碰巧,她身边坐的是十二娘郑莹莹,她可是实打实的一个戏迷。
“十二姐,我怎么觉得这小生有些眼熟?”郑令意轻轻磕开一粒瓜子,问。
郑莹莹那双长而尖的眼睛直直的盯着台上的唱念做打,一瞬也舍不得放过。
她可没郑令意吃得那么文雅,牙齿麻利的磕开一粒粒瓜子,舌头将瓜子仁捋走,呸掉瓜子皮。
这要是让她磕上一晌午,能磕掉半缸子。
“十五,你什么眼神啊?三姐姐生辰上那出《捉放曹》不就是他唱的吗?还有去岁六姐姐生辰上那出《洛神》,也是他唱的呀。
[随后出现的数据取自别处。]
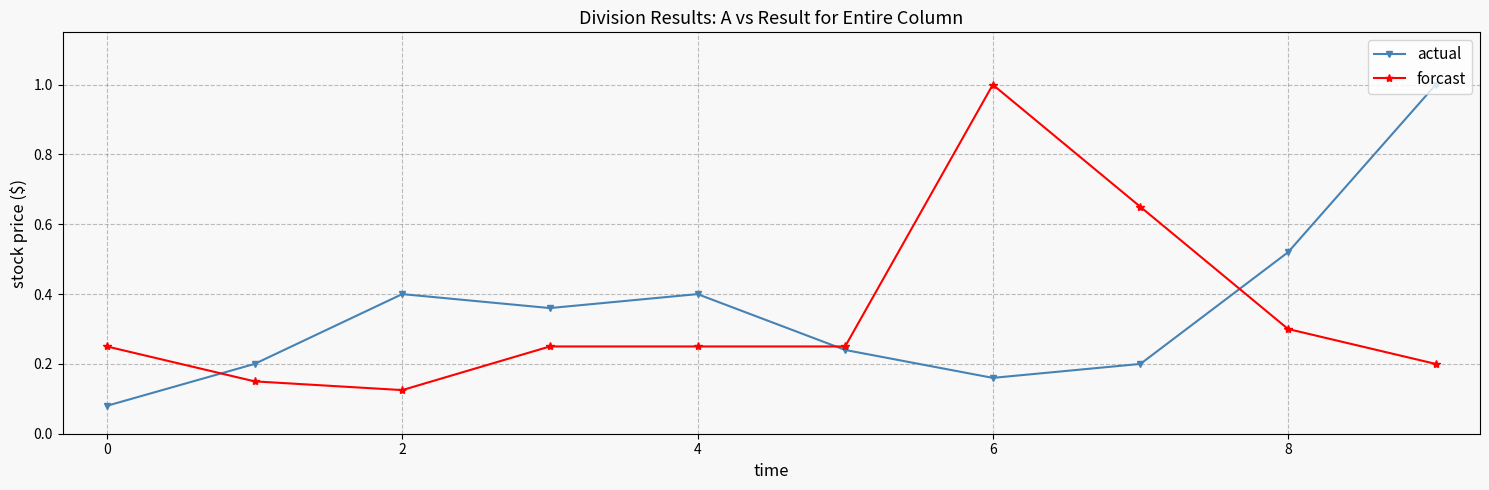

How many intersections are there between forcast and actual?

3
”
郑莹莹边说边吐瓜子皮,她的牙本就生得不美,东倒西歪的,如今都磕出豁口来了。
“怎么回回都是他唱的?也不是什么名角呀。”郑令意不解道。
郑莹莹笑了一声,摇了摇头,故作深沉的说:“你呀。年纪太小。有些人看戏,就是看戏,譬如说我。有些人看戏,那可不是看戏,那是看小白脸呢!”
后半句话,郑莹莹是贴着郑令意耳边说的,语气轻蔑极了。
郑莹莹没点破,可郑令意不由自主的扫了郑燕纤一眼。
郑燕纤就坐在鲁氏边上,只能瞧见她专注而兴奋的侧脸,眼里饱含春意,时不时还给台上叫一个好。
郑令意什么也没说,只默默往自己嘴里塞了一枚青橄榄,帕子挡住腮帮起伏,也挡住她嘴角的冷笑。
她打小就在后宅长大,除了几个嫡出的兄长,见过的男人屈指可数。
郑国公年岁大了些,满脸褶子,什么好看不好看的,全都瞧不出来了。
鲁氏的兄长鲁维因来国公府的时候,她们这些个庶女倒也是去见了礼的。